Se os republicanos tivessem ganho por “dois ou três votos”, disse, teriam ficado “numa posição difícil”. “Mas agora o nosso caminho será melhor, porque os democratas terão de vir até nós com um plano para infra-estruturas, saúde, e negociaremos.” Disse que não concorda com os democratas, mas têm que se manter unidos.

“Pode ser uma bonita situação de cooperação entre os partidos”, afirmou.

Para Donald Trump, o Partido Republicano “desafiou a história” ao ganhar lugares no Senado. O Presidente explicou que o partido conseguiu essa vitória, “apesar” de uma desvantagem: os doadores encheram os cofres dos candidatos democratas. 

Ainda assim, acrescentou Trump, quarta-feira deu uma grande vitória aos republicanos, que com “uma vigorosa campanha travaram a onda azul”. O azul é a cor do Partido Democrata, que conquistou a maioria na Câmara de Representantes.

Quanto à Câmara de Representantes, a câmara baixa do Congresso, o órgão legislativo, o Presidente dos EUA lembrou que, em 2010, Barack Obama perdeu 63 lugares – comentava a perda de 27 lugares pelos republicanos. 

Explicou esta perda com o facto de, neste ano, um número elevado de congressistas republicanos se terem “reformado”. “Muitos saíram”, disse. 

O Presidente disse que teve “um enorme apoio” por parte do Partido Republicano. “A América está a crescer como nunca.”

Os eleitores, prosseguiu, “rejeitaram claramente” os senadores democratas depois do caso Brett Kavanaugh, o juiz do Supremo acusado de acusações de assédio sexual quando era adolescente cuja nomeação os senadores democratas tentaram travar.

Os jornalistas perguntaram a Turmp quanto ao muro que quer construir na fronteira com o México, para impedir a imigração ilegal. O Presidente respondeu que os democratas concordam que tem de haver um mudo. “Eu gostaria de ver o muro.”

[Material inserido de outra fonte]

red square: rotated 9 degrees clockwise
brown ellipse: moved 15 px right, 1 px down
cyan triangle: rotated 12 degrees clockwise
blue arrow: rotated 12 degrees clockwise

Perguntaram-lhe também se o attorney general (equivalente a ministro da Justiça), Jeff Sessions, e o vice-attorney general vão manter o lugar. Trump respondeu: “Estou muito contente com a minha equipa de governo.” Mas não foi tão definitivo sobre o secretário do Interior, Ryan Zinke – disse que vai ver a situação.

Ainda assim, admitiu que vai haver mudanças no Governo, mas “nada em grande”.

Quanto à investigação de Robert Mueller à suspeita de interferência russa nas presidenciais de 2016, que lhe deram a vitória, Turmp disse que já podia ter encerrado há meses. “Já foram gastos muiutos milhões de dólares nesta investigação. Não houve conluio”, disse sobre a investigação que considerou “uma vergonha” que está a “prejudicar o país”.

Um jornalista perguntou a Trump o que aprendeu com as eleições de quarta-feira. “Penso que as pessoas gostam de mim, acho que as pessoas gostam do trabalho que estou a fazer.” Acrescentou que está focado no Senado e no “grande sucesso” nessa eleição.